START Data

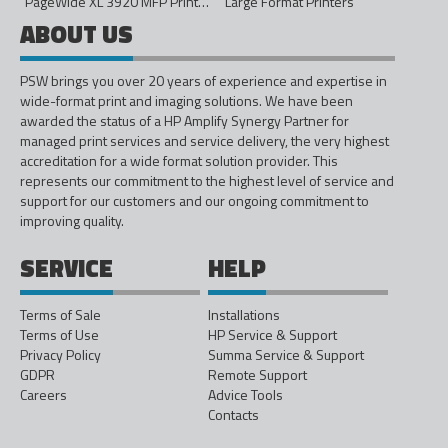
PageWide XL 3920 MFP Printer - 40in
Large Format Printers
ABOUT US
PSW brings you over 20 years of experience and expertise in
wide-format print and imaging solutions. We have been
awarded the status of a HP Amplify Synergy Partner for
managed print services and service delivery, the very highest
accreditation for a wide format solution provider. This
represents our commitment to the highest level of service and
support for our customers and our ongoing commitment to
improving quality.
SERVICE
HELP
Terms of Sale
Installations
Terms of Use
HP Service & Support
Privacy Policy
Summa Service & Support
GDPR
Remote Support
Careers
Advice Tools
Contacts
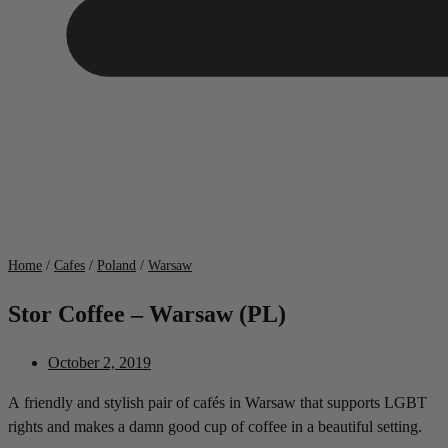
Home
/
Cafes
/
Poland
/
Warsaw
Stor Coffee – Warsaw (PL)
October 2, 2019
A friendly and stylish pair of cafés in Warsaw that supports LGBT
rights and makes a damn good cup of coffee in a beautiful setting.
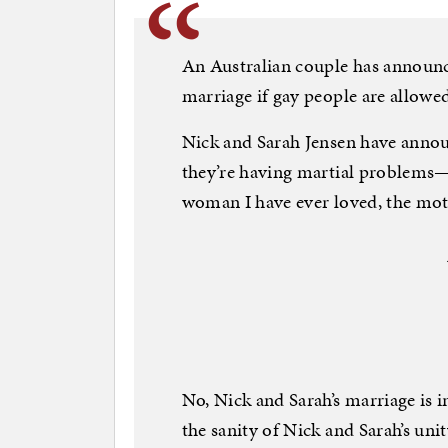
An Australian couple has announce
marriage if gay people are allowe
Nick and Sarah Jensen have annou
they’re having martial problems—i
woman I have ever loved, the mot
No, Nick and Sarah’s marriage is in
the sanity of Nick and Sarah’s uni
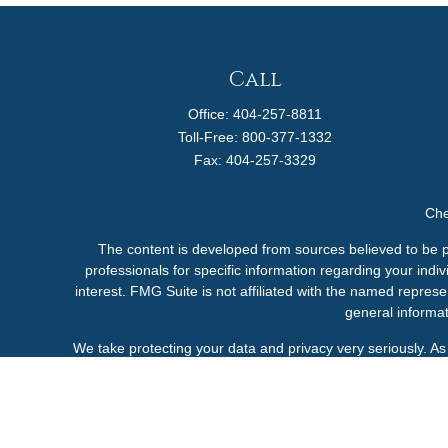
Call
Office:
404-257-8811
Toll-Free:
800-377-1332
Fax:
404-257-3329
Che
The content is developed from sources believed to be pro
professionals for specific information regarding your ind
interest. FMG Suite is not affiliated with the named represe
general informat
We take protecting your data and privacy very seriously. A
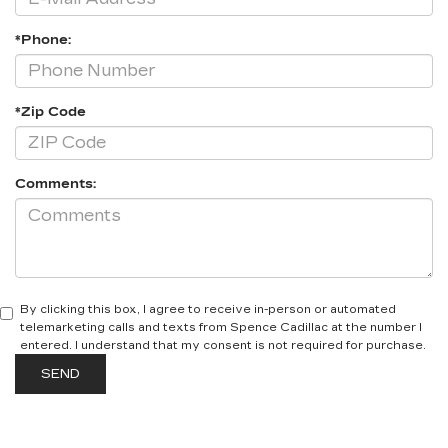
*Phone:
*Zip Code
Comments:
By clicking this box, I agree to receive in-person or automated
telemarketing calls and texts from Spence Cadillac at the number I
entered. I understand that my consent is not required for purchase.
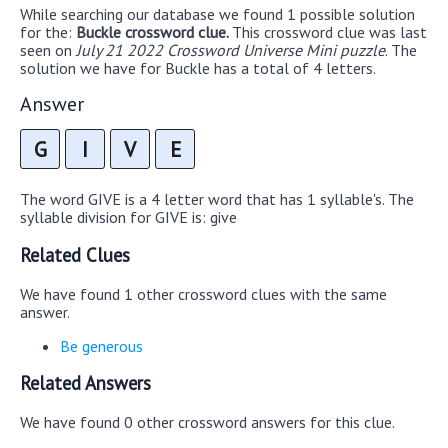
While searching our database we found 1 possible solution
for the:
Buckle crossword clue.
This crossword clue was last
seen on
July 21 2022 Crossword Universe Mini puzzle
. The
solution we have for Buckle has a total of 4 letters.
Answer
G
I
V
E
The word GIVE is a 4 letter word that has 1 syllable's. The
syllable division for GIVE is: give
Related Clues
We have found 1 other crossword clues with the same
answer.
Be generous
Related Answers
We have found 0 other crossword answers for this clue.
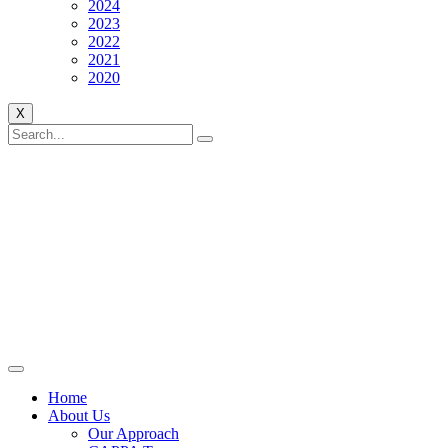
2024
2023
2022
2021
2020
X
Home
About Us
Our Approach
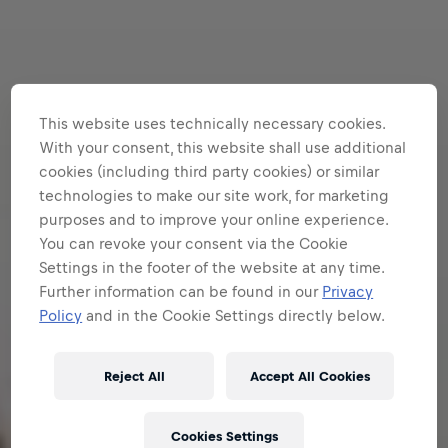
This website uses technically necessary cookies.
With your consent, this website shall use additional
cookies (including third party cookies) or similar
technologies to make our site work, for marketing
purposes and to improve your online experience.
You can revoke your consent via the Cookie
Settings in the footer of the website at any time.
Further information can be found in our
Privacy
Policy
and in the Cookie Settings directly below.
Reject All
Accept All Cookies
Cookies Settings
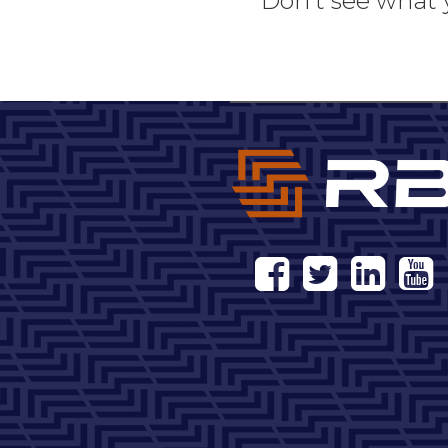
Don't see what 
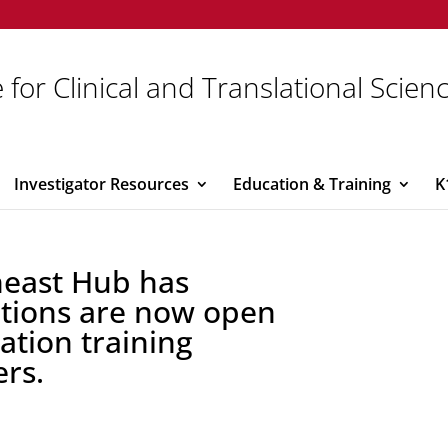
 for Clinical and Translational Scien
Investigator Resources
Education & Training
K
heast Hub has
ations are now open
vation training
rs.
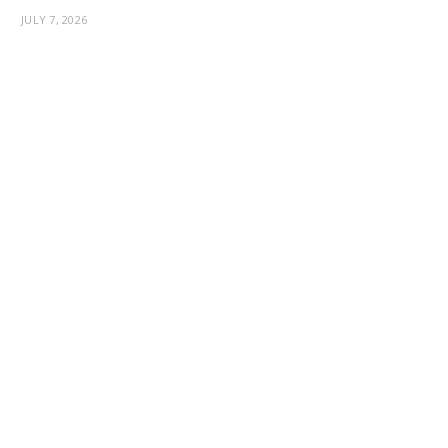
JULY 7, 2026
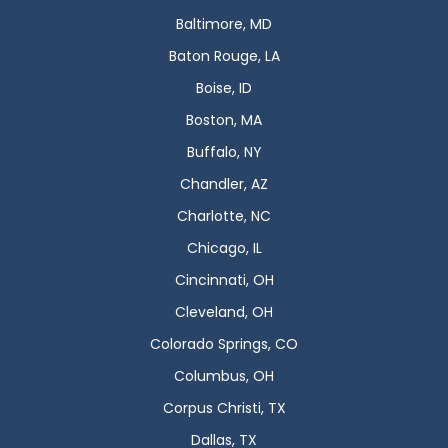
Baltimore, MD
Baton Rouge, LA
Boise, ID
Boston, MA
Buffalo, NY
Chandler, AZ
Charlotte, NC
Chicago, IL
Cincinnati, OH
Cleveland, OH
Colorado Springs, CO
Columbus, OH
Corpus Christi, TX
Dallas, TX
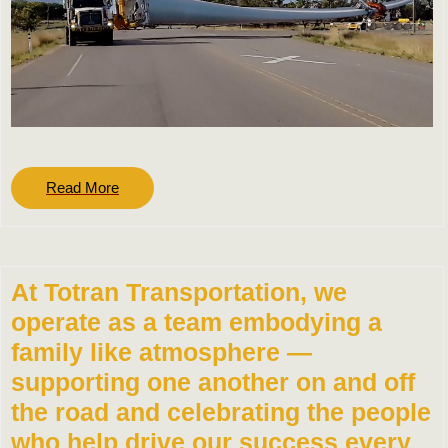
Read
Read More
More
At Totran Transportation, we
operate as a team embodying a
family like atmosphere —
supporting one another on and off
the road and celebrating the people
who help drive our success every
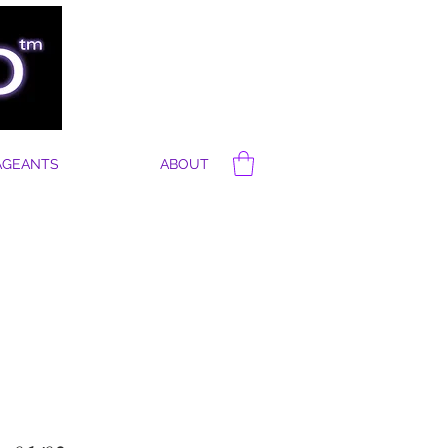
AGEANTS
ABOUT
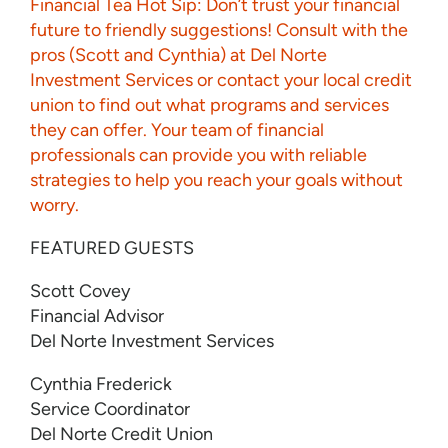
Financial Tea Hot Sip: Don’t trust your financial
future to friendly suggestions! Consult with the
pros (Scott and Cynthia) at Del Norte
Investment Services or contact your local credit
union to find out what programs and services
they can offer. Your team of financial
professionals can provide you with reliable
strategies to help you reach your goals without
worry.
FEATURED GUESTS
Scott Covey
Financial Advisor
Del Norte Investment Services
Cynthia Frederick
Service Coordinator
Del Norte Credit Union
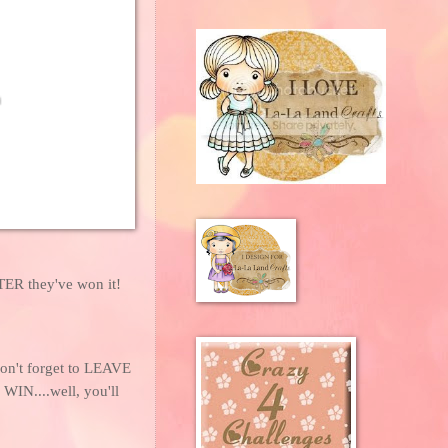
FTER they've won it!
don't forget to LEAVE
IN....well, you'll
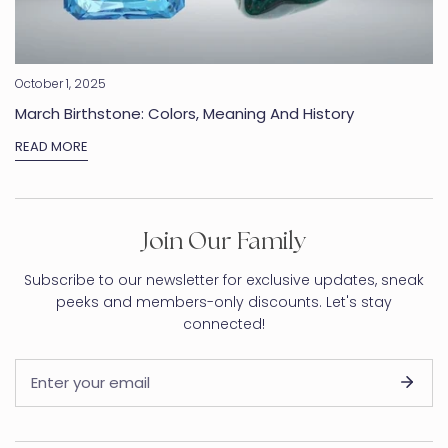
October 1, 2025
March Birthstone: Colors, Meaning And History
READ MORE
Join Our Family
Subscribe to our newsletter for exclusive updates, sneak
peeks and members-only discounts. Let's stay
connected!
Email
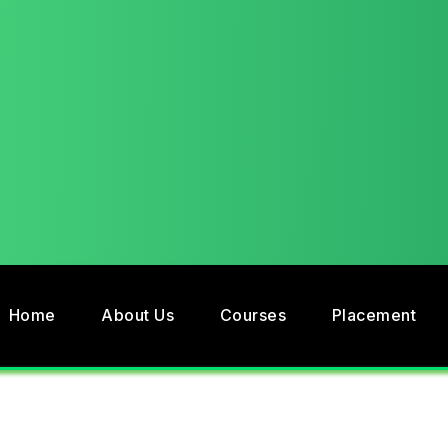
Home
About Us
Courses
Placement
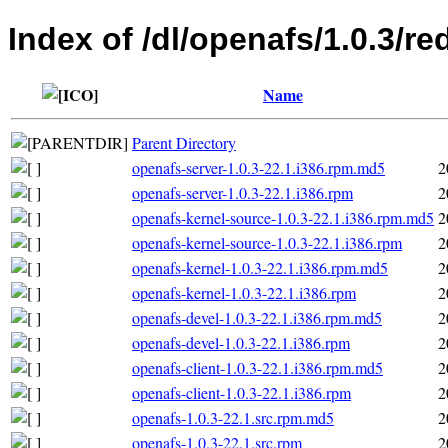
Index of /dl/openafs/1.0.3/re
Name
Parent Directory
openafs-server-1.0.3-22.1.i386.rpm.md5
2
openafs-server-1.0.3-22.1.i386.rpm
2
openafs-kernel-source-1.0.3-22.1.i386.rpm.md5
2
openafs-kernel-source-1.0.3-22.1.i386.rpm
2
openafs-kernel-1.0.3-22.1.i386.rpm.md5
2
openafs-kernel-1.0.3-22.1.i386.rpm
2
openafs-devel-1.0.3-22.1.i386.rpm.md5
2
openafs-devel-1.0.3-22.1.i386.rpm
2
openafs-client-1.0.3-22.1.i386.rpm.md5
2
openafs-client-1.0.3-22.1.i386.rpm
2
openafs-1.0.3-22.1.src.rpm.md5
2
openafs-1.0.3-22.1.src.rpm
2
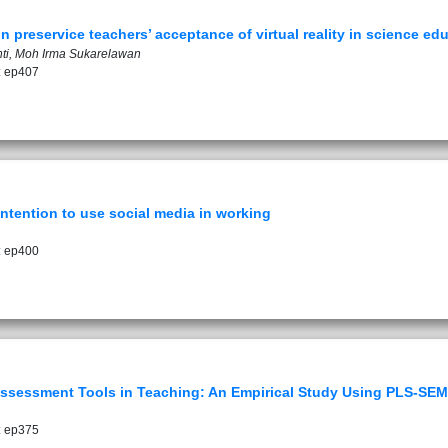
n preservice teachers’ acceptance of virtual reality in science ed
Yanti, Moh Irma Sukarelawan
: ep407
intention to use social media in working
: ep400
Assessment Tools in Teaching: An Empirical Study Using PLS-SEM
: ep375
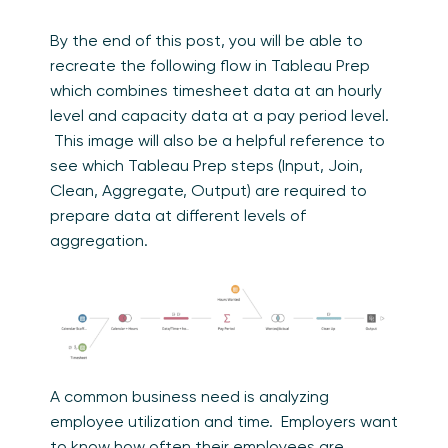
By the end of this post, you will be able to
recreate the following flow in Tableau Prep
which combines timesheet data at an hourly
level and capacity data at a pay period level.
This image will also be a helpful reference to
see which Tableau Prep steps (Input, Join,
Clean, Aggregate, Output) are required to
prepare data at different levels of
aggregation.
A common business need is analyzing
employee utilization and time. Employers want
to know how often their employees are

END Data

▶ What you have to do:
Leave out the images and write out the lines above exactly, from the one with "An Australian couple has announce" up to and including the one with "family like atmosphere —".

▶ Task answer:
An Australian couple has announce
marriage if gay people are allowe
Nick and Sarah Jensen have annou
they’re having martial problems—i
woman I have ever loved, the mot
No, Nick and Sarah’s marriage is in
the sanity of Nick and Sarah’s uni
Call
Office:
404-257-8811
Toll-Free:
800-377-1332
Fax:
404-257-3329
Che
The content is developed from sources believed to be pro
professionals for specific information regarding your ind
interest. FMG Suite is not affiliated with the named represe
general informat
We take protecting your data and privacy very seriously. A
*Phone:
*Zip Code
Comments:
By clicking this box, I agree to receive in-person or automated
telemarketing calls and texts from Spence Cadillac at the number I
entered. I understand that my consent is not required for purchase.
While searching our database we found 1 possible solution
for the:
Buckle crossword clue.
This crossword clue was last
seen on
July 21 2022 Crossword Universe Mini puzzle
. The
solution we have for Buckle has a total of 4 letters.
Answer
G
I
V
E
The word GIVE is a 4 letter word that has 1 syllable's. The
syllable division for GIVE is: give
Related Clues
We have found 1 other crossword clues with the same
answer.
Be generous
Related Answers
We have found 0 other crossword answers for this clue.
2024
2023
2022
2021
2020
X
Home
About Us
Our Approach
This website uses technically necessary cookies.
With your consent, this website shall use additional
cookies (including third party cookies) or similar
technologies to make our site work, for marketing
purposes and to improve your online experience.
You can revoke your consent via the Cookie
Settings in the footer of the website at any time.
Further information can be found in our
Privacy
Policy
and in the Cookie Settings directly below.
Reject All
Accept All Cookies
Cookies Settings
Don't see what 
 for Clinical and Translational Scien
Investigator Resources
Education & Training
K
heast Hub has
ations are now open
vation training
rs.
JULY 7, 2026
Baltimore, MD
Baton Rouge, LA
Boise, ID
Boston, MA
Buffalo, NY
Chandler, AZ
Charlotte, NC
Chicago, IL
Cincinnati, OH
Cleveland, OH
Colorado Springs, CO
Columbus, OH
Corpus Christi, TX
Dallas, TX
Read
Read More
More
At Totran Transportation, we
operate as a team embodying a
family like atmosphere —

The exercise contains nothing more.